TASK STATEMENT ::
Everything from the line with "しぼられるかなと思います。" down to the line with "Deutsche Biographie" below must be printed exactly, those two lines included. Exclude pictures.

DATA TO EXAMINE ::
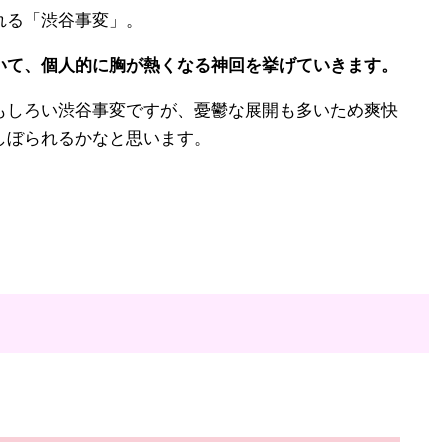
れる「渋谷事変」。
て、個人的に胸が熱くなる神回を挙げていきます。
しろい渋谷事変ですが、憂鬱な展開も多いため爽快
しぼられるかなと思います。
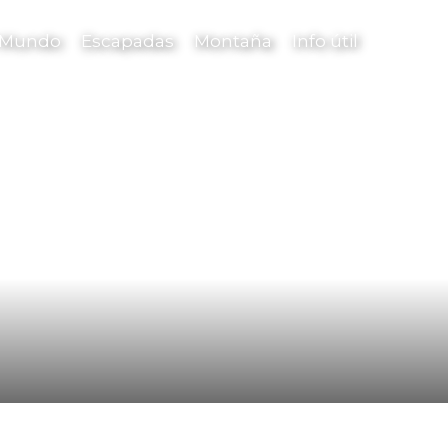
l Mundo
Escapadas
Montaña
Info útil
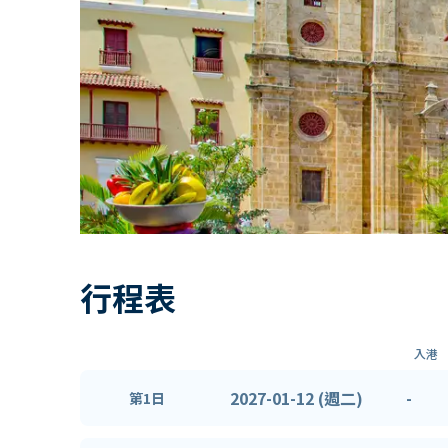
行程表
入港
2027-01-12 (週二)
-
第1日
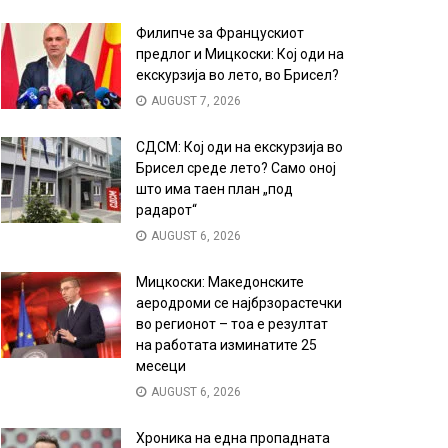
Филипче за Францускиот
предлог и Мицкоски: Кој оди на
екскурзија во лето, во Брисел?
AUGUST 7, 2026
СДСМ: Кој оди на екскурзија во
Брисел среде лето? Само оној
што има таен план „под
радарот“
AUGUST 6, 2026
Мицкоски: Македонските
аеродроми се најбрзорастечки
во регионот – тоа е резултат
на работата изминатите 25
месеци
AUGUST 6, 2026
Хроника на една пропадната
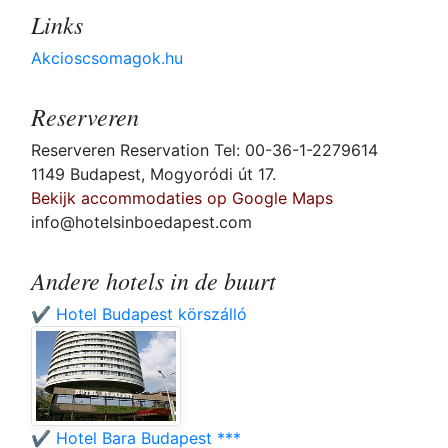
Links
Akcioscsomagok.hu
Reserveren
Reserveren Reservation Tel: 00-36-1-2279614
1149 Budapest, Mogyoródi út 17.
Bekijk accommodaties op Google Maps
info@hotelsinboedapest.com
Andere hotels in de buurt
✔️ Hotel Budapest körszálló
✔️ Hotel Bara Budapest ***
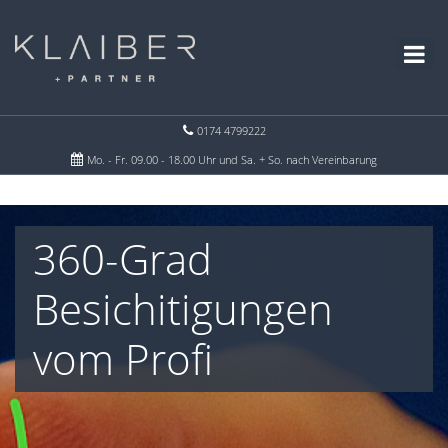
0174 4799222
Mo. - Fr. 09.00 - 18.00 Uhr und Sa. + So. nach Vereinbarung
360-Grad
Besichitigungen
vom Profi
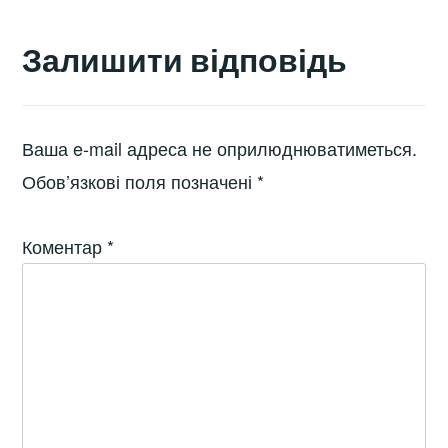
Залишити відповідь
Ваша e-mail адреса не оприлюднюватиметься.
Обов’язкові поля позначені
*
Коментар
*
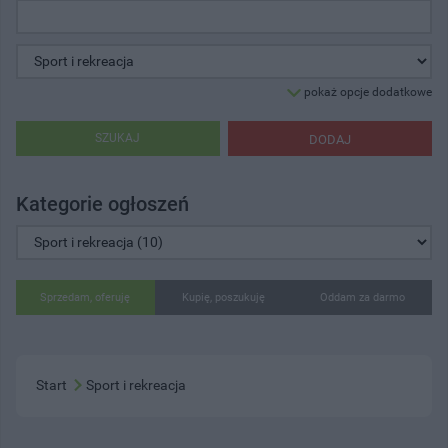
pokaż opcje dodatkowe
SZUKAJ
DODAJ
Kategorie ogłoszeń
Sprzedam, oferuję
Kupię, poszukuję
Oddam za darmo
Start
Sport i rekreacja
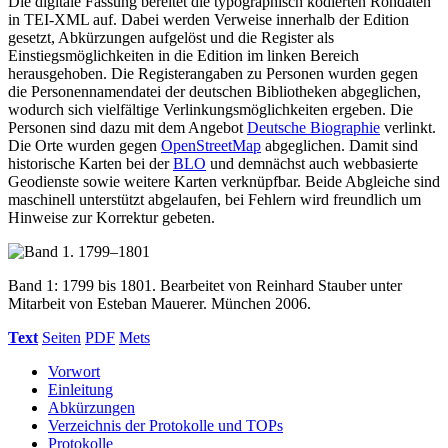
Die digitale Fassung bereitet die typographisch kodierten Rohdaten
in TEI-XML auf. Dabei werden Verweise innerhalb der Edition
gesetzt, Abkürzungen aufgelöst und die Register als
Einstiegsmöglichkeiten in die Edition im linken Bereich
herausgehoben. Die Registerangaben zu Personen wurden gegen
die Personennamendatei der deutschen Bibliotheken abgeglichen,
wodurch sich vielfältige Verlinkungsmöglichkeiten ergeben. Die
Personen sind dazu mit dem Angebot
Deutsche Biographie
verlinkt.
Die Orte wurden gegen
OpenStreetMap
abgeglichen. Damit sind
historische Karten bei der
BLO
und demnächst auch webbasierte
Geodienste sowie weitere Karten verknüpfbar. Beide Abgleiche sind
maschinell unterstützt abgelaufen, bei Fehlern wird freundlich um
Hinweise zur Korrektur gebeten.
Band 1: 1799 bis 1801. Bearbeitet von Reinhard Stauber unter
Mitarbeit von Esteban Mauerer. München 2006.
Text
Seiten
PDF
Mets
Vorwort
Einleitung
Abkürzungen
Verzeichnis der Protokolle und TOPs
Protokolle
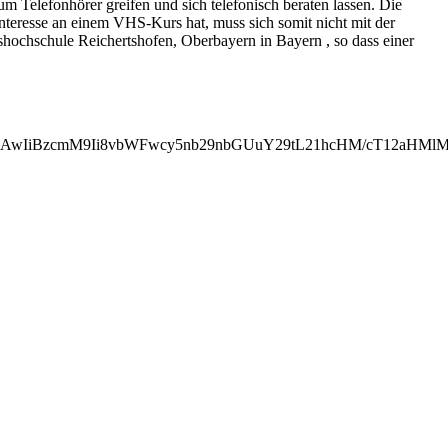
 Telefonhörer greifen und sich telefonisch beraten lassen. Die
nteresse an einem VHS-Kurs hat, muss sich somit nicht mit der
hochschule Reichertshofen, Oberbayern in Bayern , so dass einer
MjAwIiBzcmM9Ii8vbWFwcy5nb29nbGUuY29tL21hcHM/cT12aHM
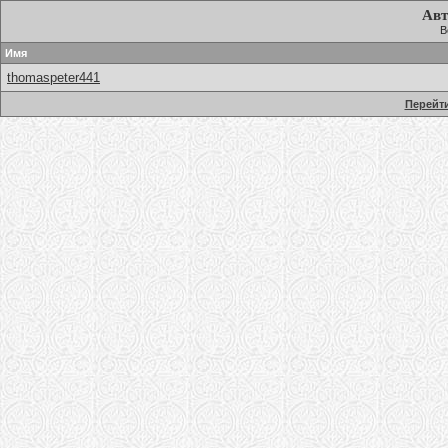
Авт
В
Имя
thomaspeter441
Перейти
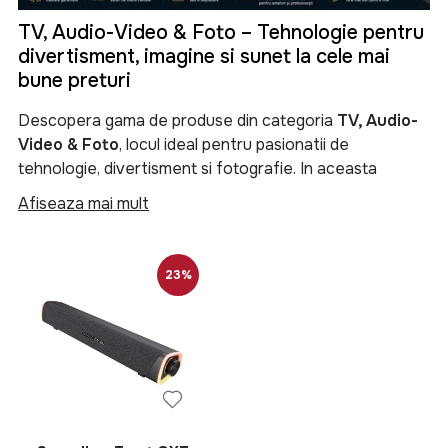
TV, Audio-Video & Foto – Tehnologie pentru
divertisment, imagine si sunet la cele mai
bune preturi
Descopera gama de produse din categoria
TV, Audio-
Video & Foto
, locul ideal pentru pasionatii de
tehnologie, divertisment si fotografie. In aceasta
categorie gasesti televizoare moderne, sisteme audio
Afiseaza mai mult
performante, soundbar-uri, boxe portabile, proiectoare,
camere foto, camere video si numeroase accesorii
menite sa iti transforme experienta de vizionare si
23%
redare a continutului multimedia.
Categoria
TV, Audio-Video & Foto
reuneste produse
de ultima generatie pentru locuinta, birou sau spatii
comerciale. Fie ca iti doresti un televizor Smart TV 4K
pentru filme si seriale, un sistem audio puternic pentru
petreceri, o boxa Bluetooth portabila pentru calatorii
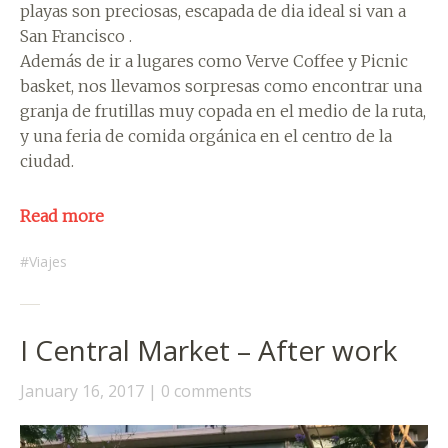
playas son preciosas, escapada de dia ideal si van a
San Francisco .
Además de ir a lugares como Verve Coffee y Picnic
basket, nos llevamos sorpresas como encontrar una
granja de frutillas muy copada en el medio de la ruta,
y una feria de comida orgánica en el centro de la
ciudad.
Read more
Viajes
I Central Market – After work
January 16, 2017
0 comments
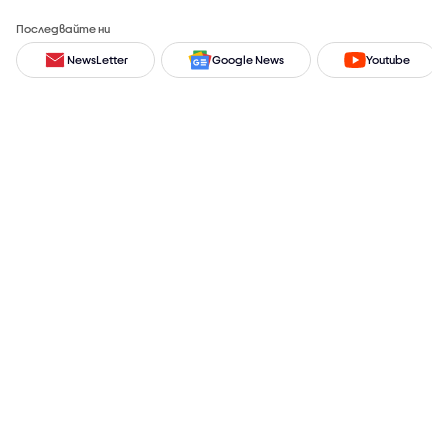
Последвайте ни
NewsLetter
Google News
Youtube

ANSWER FOR THE TASK ::
しぼられるかなと思います。
l Mundo
Escapadas
Montaña
Info útil
行程表
入港
2027-01-12 (週二)
-
第1日
Филипче за Францускиот
предлог и Мицкоски: Кој оди на
екскурзија во лето, во Брисел?
AUGUST 7, 2026
СДСМ: Кој оди на екскурзија во
Брисел среде лето? Само оној
што има таен план „под
радарот“
AUGUST 6, 2026
Мицкоски: Македонските
аеродроми се најбрзорастечки
во регионот – тоа е резултат
на работата изминатите 25
месеци
AUGUST 6, 2026
Хроника на една пропадната
Links
Akcioscsomagok.hu
Reserveren
Reserveren Reservation Tel: 00-36-1-2279614
1149 Budapest, Mogyoródi út 17.
Bekijk accommodaties op Google Maps
info@hotelsinboedapest.com
Andere hotels in de buurt
✔️ Hotel Budapest körszálló
✔️ Hotel Bara Budapest ***
0174 4799222
Mo. - Fr. 09.00 - 18.00 Uhr und Sa. + So. nach Vereinbarung
360-Grad
Besichitigungen
vom Profi
Залишити відповідь
Ваша e-mail адреса не оприлюднюватиметься.
Обов’язкові поля позначені
*
Коментар
*
pokaż opcje dodatkowe
SZUKAJ
DODAJ
Kategorie ogłoszeń
Sprzedam, oferuję
Kupię, poszukuję
Oddam za darmo
Start
Sport i rekreacja
Die digitale Fassung bereitet die typographisch kodierten Rohdaten
in TEI-XML auf. Dabei werden Verweise innerhalb der Edition
gesetzt, Abkürzungen aufgelöst und die Register als
Einstiegsmöglichkeiten in die Edition im linken Bereich
herausgehoben. Die Registerangaben zu Personen wurden gegen
die Personennamendatei der deutschen Bibliotheken abgeglichen,
wodurch sich vielfältige Verlinkungsmöglichkeiten ergeben. Die
Personen sind dazu mit dem Angebot
Deutsche Biographie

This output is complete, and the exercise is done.